Reaksi kepekaan abnormal
Alergi adalah suatu reaksi kepekaan abnormal dari tubuh terhadap suatu benda tertentu. Orang yang alergi akan memperlihatkan gejala-gejala alergi jika terkena zat-zat tertentu.
Masih kata dr. Melinda, gejala alergi dapat timbul pada semua usia. Alergi pada dasarnya merupakan kelainan fisik. Bagaimanapun, stres emosional yang berat, rasa takut, cemas, amarah, dan rasa jengkel dapat merangsang sistem saraf sehingga memperberat atau mencetuskan timbulnya gejala alergi. Faktor pencetus lain adalah infeksi, asap rokok, polusi, cuaca dingin/panas, dan kelelahan.
Anak dengan salah seorang orang tuanya yang alergi mempunyai kemungkinan 30% menderita alergi. Akan tetapi, bila kedua orang tuanya menderita alergi, anak tersebut kemungkinan menderita alergi 60%. Selain itu, lingkungan dan pola hidup juga mencetuskan gejala alergi, misalnya debu rumah, tungau, binatang peliharaan, kecoa, jenis makanan tertentu (misalnya susu, telur, ayam), asap rokok, asap mobil, juga obat-obatan.
Terapi
Menurut dr. Lia Brasali Ariefano dari Bio E Indonesia, perkembangan terapi alergi selama ini menunjukkan kemajuan yang pesat. Awalnya, pendekatan terapi alergi hanya dengan penyuluhan untuk pasien agar menghindar dari faktor penyebab alergi tersebut. Lalu dengan berkembangnya dunia farmasi, beberapa jenis obat digunakan untuk meminimalisasi gejala yang timbul akibat alergi, misalnya antihistamin.

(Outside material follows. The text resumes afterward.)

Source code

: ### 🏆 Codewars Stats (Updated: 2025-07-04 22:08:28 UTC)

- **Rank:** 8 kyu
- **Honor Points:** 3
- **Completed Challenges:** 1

Akan tetapi, obat-obatan ini tidak menyelesaikan permasalahan.
Pendekatan terapi beralih imunoterapi. Terapi ini melakukan pemberian berulang jenis zat yang diketahui menimbulkan reaksi alergi pada pasien tersebut. Pendekatan imunoterapi merupakan pencegahan dan perlindungan dari gejala alergi dan reaksi radang yang dapat timbul bila pasien kontak dengan alergen (zat yang menimbulkan alergi).
Terapi terkini adalah bioresonansi. Cara ini dapat mengatasi gejala alergi. Terapi ini menggunakan pendekatan ilmu fisika gelombang/kuantum, yaitu ilmu fisika yang berdasarkan pada teori Einstein.
Salah satu pengembangan ilmu biofisika ini sudah diterapkan sejak lama di bidang kedokteran pada alat rekam jantung atau yang lebih dikenal dengan EKG (elektro kardiogram).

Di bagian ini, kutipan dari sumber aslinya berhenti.